Your mention of 2PC reminds me of Gregor Hohpe’s article “Starbucks does not use two-phase commit” http://www.enterpriseintegrationpatterns.com/ramblings/18_starbucks.html
I somewhat agree with the idea of your post but I think where it falls down is the use of UX as a analogy for saying that distributed systems are just that – systems. Each part of the system much have at least some knowledge of the fact that things can fail around it.
To say that distributed systems are a UX problem is a vast and mainly invalid simplification. The user experience of a system has no bearing on how the system functions – the other way around is somewhat true – the function of a system has a bearing on the user experience – but these systems rely on being decoupled and tolerant of failure – linking UX to the database just isn’t acceptable.
There is a parallel scenario in designing DR solutions. The extra ‘0’s on the cost of ‘near absolute’ DR are hard to justify for most clients it is much more cost effective usually to manage failure well and can have the fringe benefit of returning customers.

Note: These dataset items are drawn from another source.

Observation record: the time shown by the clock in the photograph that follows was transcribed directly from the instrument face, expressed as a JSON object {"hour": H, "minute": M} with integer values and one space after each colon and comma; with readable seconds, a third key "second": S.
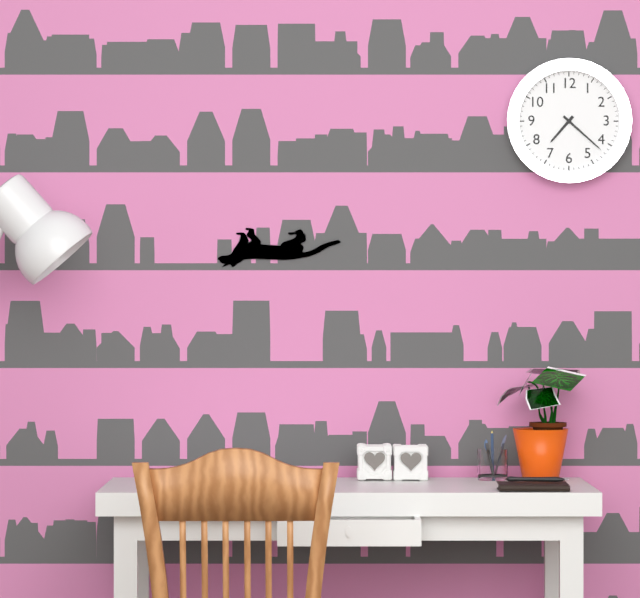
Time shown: {"hour": 7, "minute": 22}
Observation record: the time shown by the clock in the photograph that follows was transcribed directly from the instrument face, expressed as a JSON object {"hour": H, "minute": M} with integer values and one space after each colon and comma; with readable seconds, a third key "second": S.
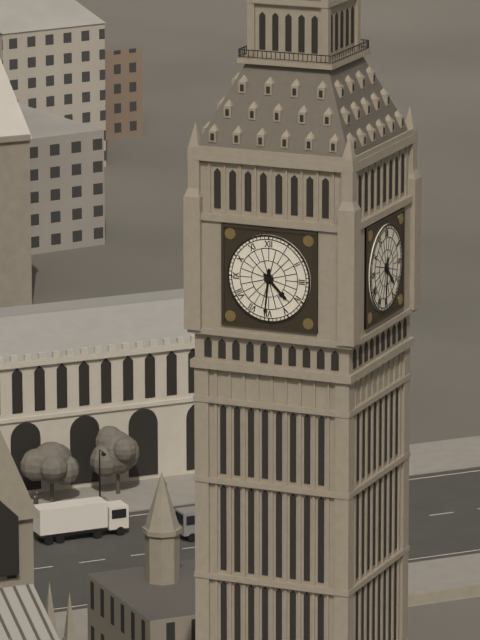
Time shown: {"hour": 4, "minute": 31}
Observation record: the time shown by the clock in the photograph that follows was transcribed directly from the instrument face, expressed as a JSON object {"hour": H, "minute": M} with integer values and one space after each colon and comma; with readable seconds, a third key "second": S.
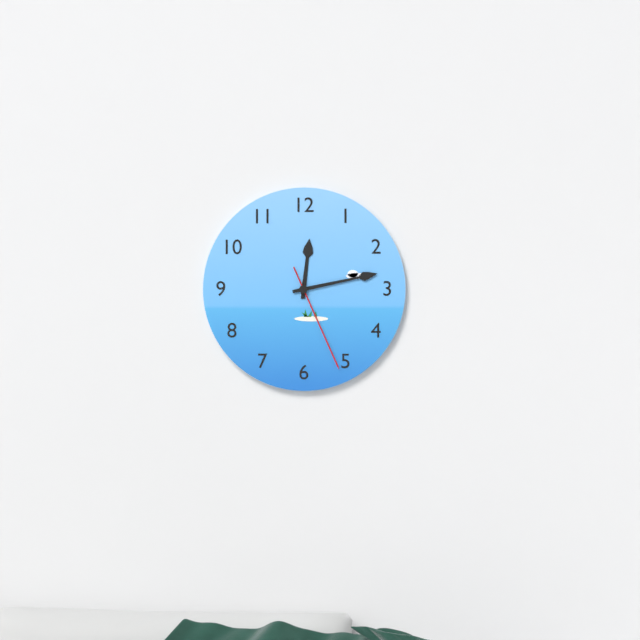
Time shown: {"hour": 12, "minute": 13, "second": 26}
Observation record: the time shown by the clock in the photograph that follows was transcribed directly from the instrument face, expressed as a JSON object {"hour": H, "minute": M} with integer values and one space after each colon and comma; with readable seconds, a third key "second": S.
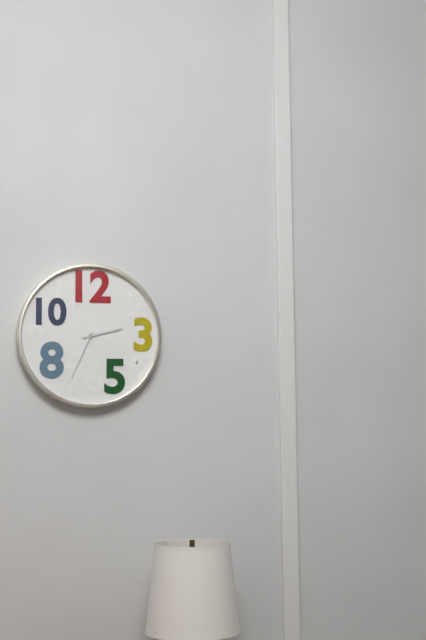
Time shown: {"hour": 2, "minute": 34}
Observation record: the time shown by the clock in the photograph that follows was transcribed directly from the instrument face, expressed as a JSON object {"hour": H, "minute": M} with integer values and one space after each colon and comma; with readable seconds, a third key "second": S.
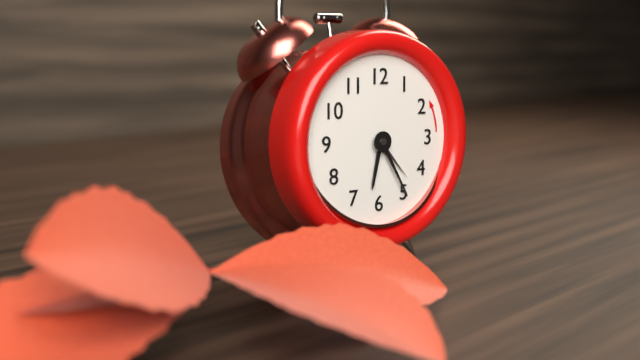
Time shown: {"hour": 6, "minute": 25, "second": 23}
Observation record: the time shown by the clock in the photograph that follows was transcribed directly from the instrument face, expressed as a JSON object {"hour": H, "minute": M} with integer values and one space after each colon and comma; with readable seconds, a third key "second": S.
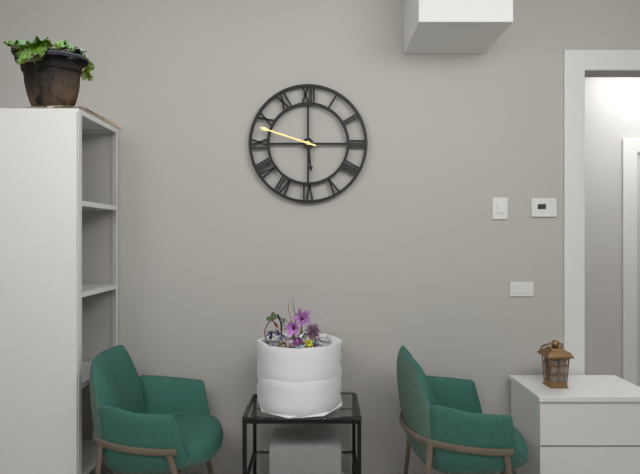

One of my own favourite examples of this was the retailer who did the sums and realized that the extra ‘0’s on the cost of cross site synchronous DR were more than a proactive customer management approach. They accepted a 15 minute potential loss of data in an online shop and gained a significantly simplified infrastructure and operational set up (so major saving in both CAPEX and OPEX). Instead they put in place a process whereby in the event of failure each customer impacted would get a personal visit from a branch manager with a free grocery order, flowers, a generous voucher and a personal apology. This was an extension of their existing approach to failed orders, scaled up a bit in anticipation of bad press after a large outage. Their retention of customers in this scenario was impressive – things go wrong, what brings customers back is confidence that the supplier will acknowledge and resolve to your satisfaction.